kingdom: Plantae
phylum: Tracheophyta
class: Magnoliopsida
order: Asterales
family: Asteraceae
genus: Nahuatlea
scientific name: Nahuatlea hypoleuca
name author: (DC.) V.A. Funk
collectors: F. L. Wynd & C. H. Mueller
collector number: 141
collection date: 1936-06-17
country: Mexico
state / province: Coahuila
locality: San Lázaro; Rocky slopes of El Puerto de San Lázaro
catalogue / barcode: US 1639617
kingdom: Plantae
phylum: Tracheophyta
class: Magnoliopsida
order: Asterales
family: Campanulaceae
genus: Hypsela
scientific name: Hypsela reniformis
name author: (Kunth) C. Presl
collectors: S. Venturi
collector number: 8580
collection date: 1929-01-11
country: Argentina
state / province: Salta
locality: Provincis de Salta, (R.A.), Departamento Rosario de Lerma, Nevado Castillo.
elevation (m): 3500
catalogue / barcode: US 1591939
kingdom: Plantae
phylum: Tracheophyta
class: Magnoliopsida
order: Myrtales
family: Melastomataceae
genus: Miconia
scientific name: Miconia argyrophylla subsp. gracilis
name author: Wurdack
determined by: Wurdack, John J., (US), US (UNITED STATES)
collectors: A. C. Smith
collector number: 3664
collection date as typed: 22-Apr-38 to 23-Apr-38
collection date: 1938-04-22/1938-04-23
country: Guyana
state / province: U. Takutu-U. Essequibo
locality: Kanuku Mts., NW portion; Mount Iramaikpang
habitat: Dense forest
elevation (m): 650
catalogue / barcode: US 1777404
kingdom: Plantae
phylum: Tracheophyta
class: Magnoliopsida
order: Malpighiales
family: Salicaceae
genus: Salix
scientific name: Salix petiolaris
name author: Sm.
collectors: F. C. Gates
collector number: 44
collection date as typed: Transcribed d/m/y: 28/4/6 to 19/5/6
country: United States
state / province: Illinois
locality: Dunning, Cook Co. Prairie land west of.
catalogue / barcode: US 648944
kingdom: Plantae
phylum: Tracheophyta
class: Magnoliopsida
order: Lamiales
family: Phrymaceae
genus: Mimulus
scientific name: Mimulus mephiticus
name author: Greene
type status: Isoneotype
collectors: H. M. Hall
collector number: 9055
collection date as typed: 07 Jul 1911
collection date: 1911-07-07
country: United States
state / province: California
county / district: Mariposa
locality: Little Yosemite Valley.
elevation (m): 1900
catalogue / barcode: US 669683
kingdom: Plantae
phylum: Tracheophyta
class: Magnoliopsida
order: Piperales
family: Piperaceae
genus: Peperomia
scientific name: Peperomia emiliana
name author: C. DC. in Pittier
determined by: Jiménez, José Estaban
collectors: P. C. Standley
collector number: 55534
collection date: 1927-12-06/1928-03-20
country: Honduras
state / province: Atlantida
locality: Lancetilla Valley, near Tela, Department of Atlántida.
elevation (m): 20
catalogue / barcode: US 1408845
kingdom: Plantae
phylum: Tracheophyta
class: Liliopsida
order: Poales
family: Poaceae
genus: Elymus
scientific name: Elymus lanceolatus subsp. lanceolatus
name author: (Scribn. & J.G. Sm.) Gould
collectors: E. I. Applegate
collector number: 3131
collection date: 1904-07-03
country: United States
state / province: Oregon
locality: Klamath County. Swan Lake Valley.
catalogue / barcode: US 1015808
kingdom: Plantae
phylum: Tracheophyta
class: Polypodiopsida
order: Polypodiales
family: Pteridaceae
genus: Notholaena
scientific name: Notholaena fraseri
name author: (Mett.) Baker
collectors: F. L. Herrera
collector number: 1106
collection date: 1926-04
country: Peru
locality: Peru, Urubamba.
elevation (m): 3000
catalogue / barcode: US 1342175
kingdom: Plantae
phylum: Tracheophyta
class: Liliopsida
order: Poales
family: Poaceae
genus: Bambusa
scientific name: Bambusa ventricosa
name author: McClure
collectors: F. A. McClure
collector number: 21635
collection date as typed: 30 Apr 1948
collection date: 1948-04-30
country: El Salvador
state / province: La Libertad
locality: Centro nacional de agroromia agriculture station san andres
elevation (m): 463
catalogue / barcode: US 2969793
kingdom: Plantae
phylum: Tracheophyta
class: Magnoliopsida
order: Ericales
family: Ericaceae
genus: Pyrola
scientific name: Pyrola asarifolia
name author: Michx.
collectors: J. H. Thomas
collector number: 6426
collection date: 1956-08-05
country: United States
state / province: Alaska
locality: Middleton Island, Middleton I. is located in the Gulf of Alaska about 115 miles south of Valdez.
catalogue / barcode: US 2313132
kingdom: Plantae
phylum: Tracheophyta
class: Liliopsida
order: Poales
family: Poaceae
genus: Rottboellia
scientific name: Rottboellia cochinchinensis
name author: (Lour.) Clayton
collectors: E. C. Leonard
--------------------
Reproduce every line of the records above verbatim, with each field name and value unchanged and in the same order.

Task output ->
kingdom: Plantae
phylum: Tracheophyta
class: Magnoliopsida
order: Asterales
family: Asteraceae
genus: Nahuatlea
scientific name: Nahuatlea hypoleuca
name author: (DC.) V.A. Funk
collectors: F. L. Wynd & C. H. Mueller
collector number: 141
collection date: 1936-06-17
country: Mexico
state / province: Coahuila
locality: San Lázaro; Rocky slopes of El Puerto de San Lázaro
catalogue / barcode: US 1639617
kingdom: Plantae
phylum: Tracheophyta
class: Magnoliopsida
order: Asterales
family: Campanulaceae
genus: Hypsela
scientific name: Hypsela reniformis
name author: (Kunth) C. Presl
collectors: S. Venturi
collector number: 8580
collection date: 1929-01-11
country: Argentina
state / province: Salta
locality: Provincis de Salta, (R.A.), Departamento Rosario de Lerma, Nevado Castillo.
elevation (m): 3500
catalogue / barcode: US 1591939
kingdom: Plantae
phylum: Tracheophyta
class: Magnoliopsida
order: Myrtales
family: Melastomataceae
genus: Miconia
scientific name: Miconia argyrophylla subsp. gracilis
name author: Wurdack
determined by: Wurdack, John J., (US), US (UNITED STATES)
collectors: A. C. Smith
collector number: 3664
collection date as typed: 22-Apr-38 to 23-Apr-38
collection date: 1938-04-22/1938-04-23
country: Guyana
state / province: U. Takutu-U. Essequibo
locality: Kanuku Mts., NW portion; Mount Iramaikpang
habitat: Dense forest
elevation (m): 650
catalogue / barcode: US 1777404
kingdom: Plantae
phylum: Tracheophyta
class: Magnoliopsida
order: Malpighiales
family: Salicaceae
genus: Salix
scientific name: Salix petiolaris
name author: Sm.
collectors: F. C. Gates
collector number: 44
collection date as typed: Transcribed d/m/y: 28/4/6 to 19/5/6
country: United States
state / province: Illinois
locality: Dunning, Cook Co. Prairie land west of.
catalogue / barcode: US 648944
kingdom: Plantae
phylum: Tracheophyta
class: Magnoliopsida
order: Lamiales
family: Phrymaceae
genus: Mimulus
scientific name: Mimulus mephiticus
name author: Greene
type status: Isoneotype
collectors: H. M. Hall
collector number: 9055
collection date as typed: 07 Jul 1911
collection date: 1911-07-07
country: United States
state / province: California
county / district: Mariposa
locality: Little Yosemite Valley.
elevation (m): 1900
catalogue / barcode: US 669683
kingdom: Plantae
phylum: Tracheophyta
class: Magnoliopsida
order: Piperales
family: Piperaceae
genus: Peperomia
scientific name: Peperomia emiliana
name author: C. DC. in Pittier
determined by: Jiménez, José Estaban
collectors: P. C. Standley
collector number: 55534
collection date: 1927-12-06/1928-03-20
country: Honduras
state / province: Atlantida
locality: Lancetilla Valley, near Tela, Department of Atlántida.
elevation (m): 20
catalogue / barcode: US 1408845
kingdom: Plantae
phylum: Tracheophyta
class: Liliopsida
order: Poales
family: Poaceae
genus: Elymus
scientific name: Elymus lanceolatus subsp. lanceolatus
name author: (Scribn. & J.G. Sm.) Gould
collectors: E. I. Applegate
collector number: 3131
collection date: 1904-07-03
country: United States
state / province: Oregon
locality: Klamath County. Swan Lake Valley.
catalogue / barcode: US 1015808
kingdom: Plantae
phylum: Tracheophyta
class: Polypodiopsida
order: Polypodiales
family: Pteridaceae
genus: Notholaena
scientific name: Notholaena fraseri
name author: (Mett.) Baker
collectors: F. L. Herrera
collector number: 1106
collection date: 1926-04
country: Peru
locality: Peru, Urubamba.
elevation (m): 3000
catalogue / barcode: US 1342175
kingdom: Plantae
phylum: Tracheophyta
class: Liliopsida
order: Poales
family: Poaceae
genus: Bambusa
scientific name: Bambusa ventricosa
name author: McClure
collectors: F. A. McClure
collector number: 21635
collection date as typed: 30 Apr 1948
collection date: 1948-04-30
country: El Salvador
state / province: La Libertad
locality: Centro nacional de agroromia agriculture station san andres
elevation (m): 463
catalogue / barcode: US 2969793
kingdom: Plantae
phylum: Tracheophyta
class: Magnoliopsida
order: Ericales
family: Ericaceae
genus: Pyrola
scientific name: Pyrola asarifolia
name author: Michx.
collectors: J. H. Thomas
collector number: 6426
collection date: 1956-08-05
country: United States
state / province: Alaska
locality: Middleton Island, Middleton I. is located in the Gulf of Alaska about 115 miles south of Valdez.
catalogue / barcode: US 2313132
kingdom: Plantae
phylum: Tracheophyta
class: Liliopsida
order: Poales
family: Poaceae
genus: Rottboellia
scientific name: Rottboellia cochinchinensis
name author: (Lour.) Clayton
collectors: E. C. Leonard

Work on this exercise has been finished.